This small chert one-shouldered bifacial knife is from Egypt. The artefact was recovered in the 1920s from an undated surface site on the Fayum Oasis, about 100 km southwest of Cairo. It is broadly similar to one-shouldered bifaces recovered from the Predynastic (Badarian culture) settlement at Hemamieh, and may date to ca. 6000-6400 BP. Bifacial knives emerge earlier in the Egyptian Western Desert (e.g., Farafra Oasis) and Fayum A period, by ca. 8000 BP, and this technological innovation likely diffused from there into the Nile Valley.
This bifacial knife has well-executed diagonal pressure flaking, with broad percussion-flaking scars also visible on one face. The angle of the pressure flakes is from lower-left to upper-right, which is opposite to that often seen in diagonal pressure flaking elsewhere in the world. It was likely resharpened many times before being lost or discarded.
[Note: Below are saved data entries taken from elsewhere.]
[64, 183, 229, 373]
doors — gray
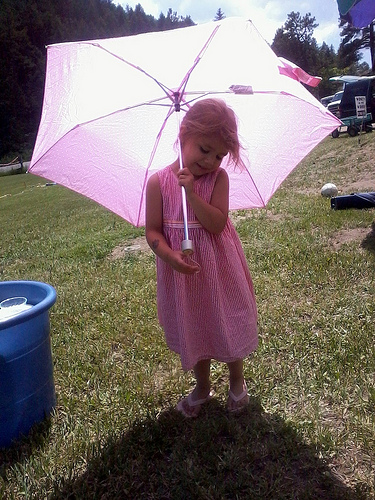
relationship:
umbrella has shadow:
[25, 14, 342, 226] [53, 392, 349, 489]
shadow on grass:
[53, 392, 349, 489] [1, 128, 374, 495]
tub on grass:
[0, 283, 57, 444] [1, 128, 374, 495]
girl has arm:
[147, 97, 254, 416] [143, 177, 174, 269]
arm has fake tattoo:
[143, 177, 174, 269] [148, 237, 160, 248]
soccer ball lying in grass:
[320, 182, 338, 200] [1, 128, 374, 495]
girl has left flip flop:
[147, 97, 254, 416] [222, 385, 252, 417]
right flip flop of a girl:
[173, 385, 211, 417] [147, 97, 254, 416]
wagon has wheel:
[332, 109, 373, 137] [347, 127, 357, 138]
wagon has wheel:
[330, 127, 341, 138] [365, 123, 374, 134]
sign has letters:
[352, 94, 368, 132] [354, 95, 367, 118]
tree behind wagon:
[336, 6, 374, 77] [332, 109, 373, 137]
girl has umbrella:
[147, 97, 254, 416] [25, 14, 342, 226]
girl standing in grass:
[147, 97, 254, 416] [1, 128, 374, 495]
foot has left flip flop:
[225, 379, 248, 410] [222, 385, 252, 417]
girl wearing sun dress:
[147, 97, 254, 416] [156, 162, 257, 362]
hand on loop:
[174, 249, 201, 280] [186, 249, 202, 275]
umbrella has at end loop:
[25, 14, 342, 226] [186, 249, 202, 275]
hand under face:
[175, 169, 196, 190] [184, 132, 222, 177]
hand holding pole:
[175, 169, 196, 190] [169, 103, 195, 249]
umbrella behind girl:
[25, 14, 342, 226] [147, 97, 254, 416]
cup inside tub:
[4, 294, 31, 317] [0, 283, 57, 444]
Expert pressure flaking was seen on many tool types in Neolithic and Predynastic Egypt, and prestige knives from the Predynastic period show some of the highest levels of flintknapping skill ever achieved.
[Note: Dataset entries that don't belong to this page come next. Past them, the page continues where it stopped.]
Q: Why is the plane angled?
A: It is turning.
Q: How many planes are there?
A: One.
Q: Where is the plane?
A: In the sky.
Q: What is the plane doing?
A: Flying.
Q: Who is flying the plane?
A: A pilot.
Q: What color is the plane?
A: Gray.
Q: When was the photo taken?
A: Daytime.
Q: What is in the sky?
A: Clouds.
The artefact was part of the collections made by the famous archaeologist Gertrude Caton-Thompson from the Fayum Oasis from 1924-1928. At the time, the artefacts were transported to the Antiquities Service in Cairo for official division. From there, assemblages of stone tools were sent to organisations in the United Kingdom, and subdivided into smaller lots that were sent to subscribers around the world. This is how archaeological finds in Egypt were redistributed to museums worldwide. The Fayum stone tools were eventually distributed to 30 institutions in 8 countries, with most retained by the Petrie Museum of Egyptian Archaeology, University College London. The tool in this model was deaccessioned from one of the collections sent to North America.